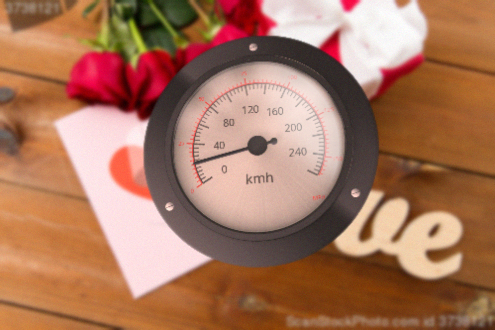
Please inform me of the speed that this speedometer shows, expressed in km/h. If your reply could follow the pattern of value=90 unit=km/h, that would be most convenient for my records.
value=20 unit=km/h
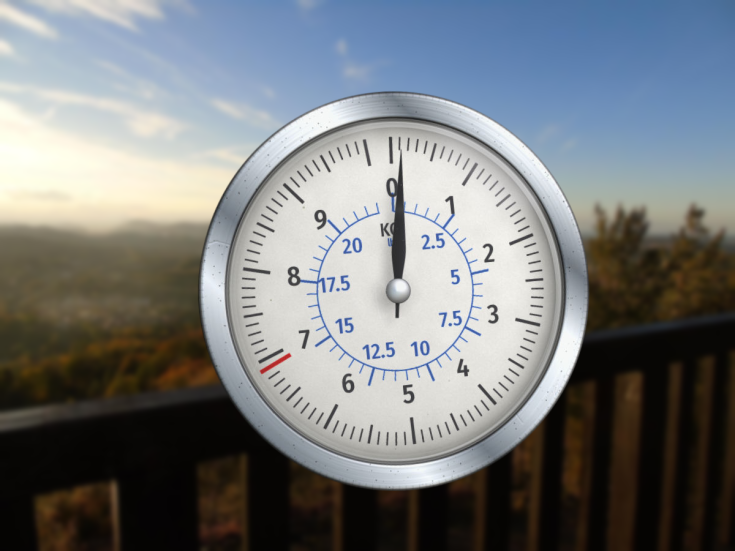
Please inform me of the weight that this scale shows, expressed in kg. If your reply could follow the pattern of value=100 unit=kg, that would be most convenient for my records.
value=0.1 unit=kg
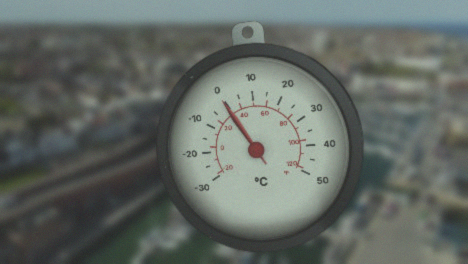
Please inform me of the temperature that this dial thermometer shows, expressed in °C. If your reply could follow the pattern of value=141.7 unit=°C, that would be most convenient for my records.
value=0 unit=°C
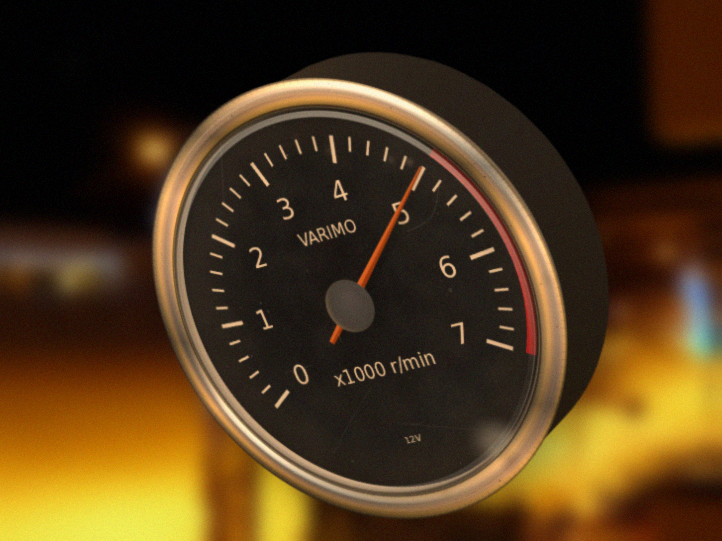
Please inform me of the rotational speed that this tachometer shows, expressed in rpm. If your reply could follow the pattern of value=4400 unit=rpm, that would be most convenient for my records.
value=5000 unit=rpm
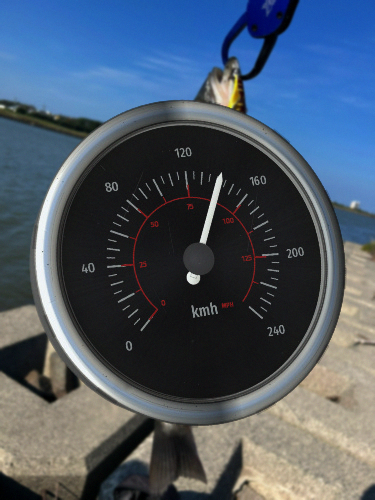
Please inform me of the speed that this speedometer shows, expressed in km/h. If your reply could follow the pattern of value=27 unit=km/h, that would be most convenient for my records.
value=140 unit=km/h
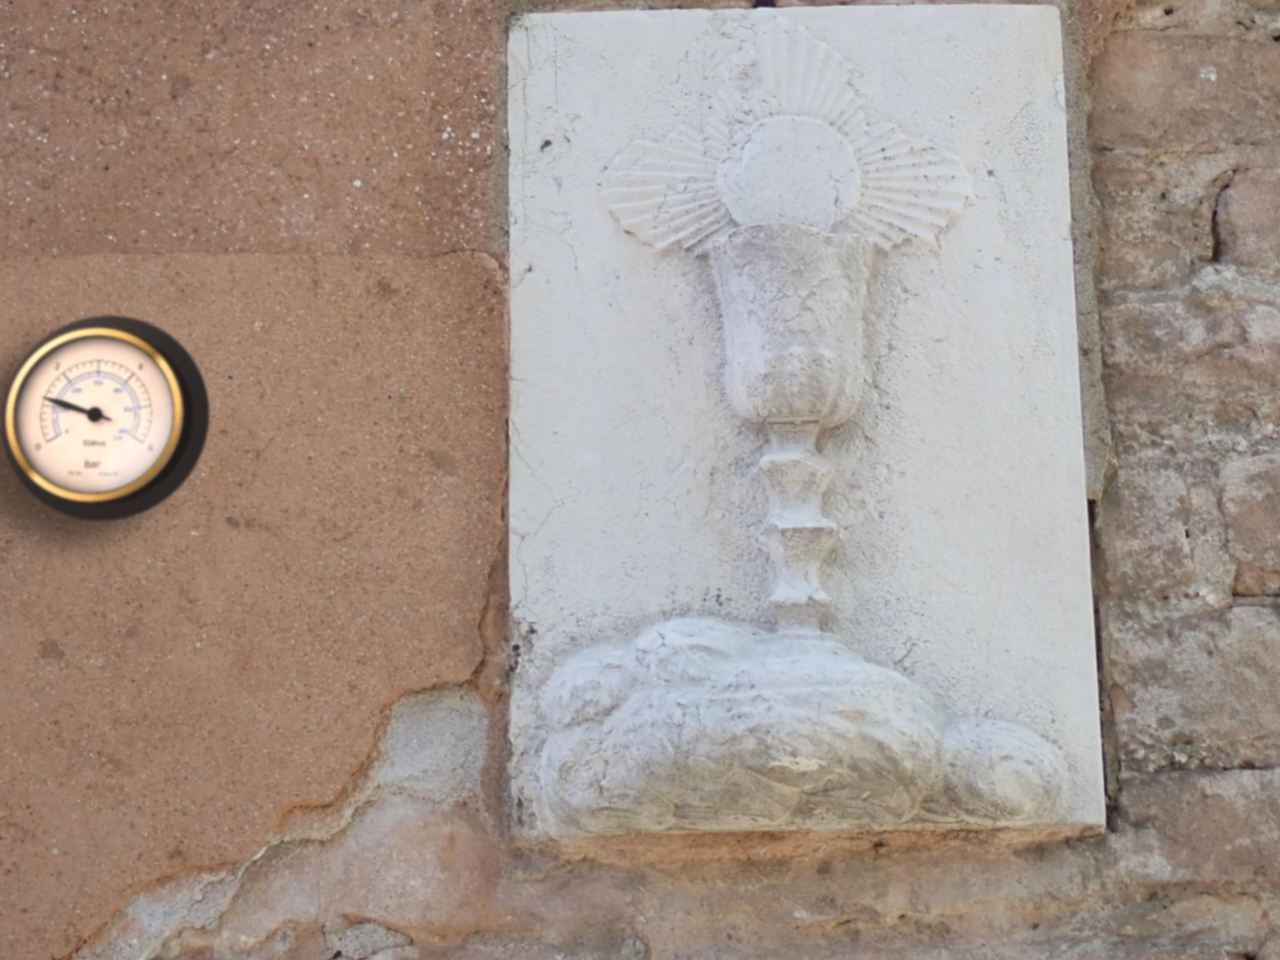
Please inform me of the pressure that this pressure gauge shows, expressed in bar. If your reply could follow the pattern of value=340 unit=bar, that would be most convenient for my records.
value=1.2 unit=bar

* WHAT YOU ARE ASKED TO DO:
Could you duplicate every row above word for word, leaving the pictures out of your answer?

* COMPLETED TASK:
Please inform me of the speed that this speedometer shows, expressed in km/h. If your reply could follow the pattern of value=90 unit=km/h, that would be most convenient for my records.
value=20 unit=km/h
Please inform me of the weight that this scale shows, expressed in kg. If your reply could follow the pattern of value=100 unit=kg, that would be most convenient for my records.
value=0.1 unit=kg
Please inform me of the temperature that this dial thermometer shows, expressed in °C. If your reply could follow the pattern of value=141.7 unit=°C, that would be most convenient for my records.
value=0 unit=°C
Please inform me of the rotational speed that this tachometer shows, expressed in rpm. If your reply could follow the pattern of value=4400 unit=rpm, that would be most convenient for my records.
value=5000 unit=rpm
Please inform me of the speed that this speedometer shows, expressed in km/h. If your reply could follow the pattern of value=27 unit=km/h, that would be most convenient for my records.
value=140 unit=km/h
Please inform me of the pressure that this pressure gauge shows, expressed in bar. If your reply could follow the pattern of value=340 unit=bar, that would be most convenient for my records.
value=1.2 unit=bar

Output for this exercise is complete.